(Given data begins)

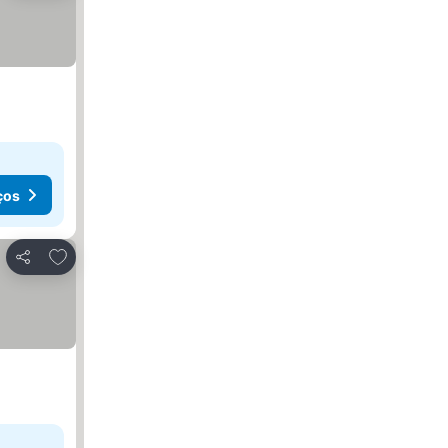
ços
Adicionar aos favoritos
Partilhar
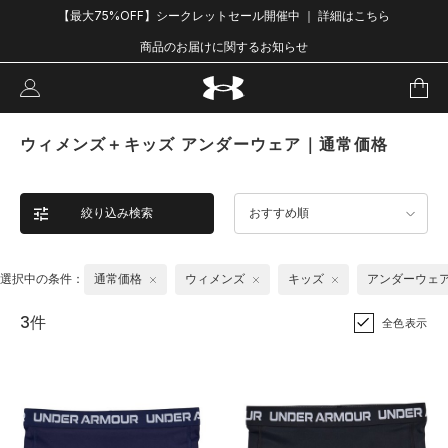
【最大75%OFF】シークレットセール開催中 ｜ 詳細はこちら
商品のお届けに関するお知らせ
ウィメンズ＋キッズ アンダーウェア｜通常価格
絞り込み検索
おすすめ順
選択中の条件：
通常価格
ウィメンズ
キッズ
アンダーウェ
3件
全色表示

(Given data ends)

Task directions: Reproduce the text lines from all of the items character for character, omitting the pictures.

Exercise result:
ços
Adicionar aos favoritos
Partilhar
【最大75%OFF】シークレットセール開催中 ｜ 詳細はこちら
商品のお届けに関するお知らせ
ウィメンズ＋キッズ アンダーウェア｜通常価格
絞り込み検索
おすすめ順
選択中の条件：
通常価格
ウィメンズ
キッズ
アンダーウェ
3件
全色表示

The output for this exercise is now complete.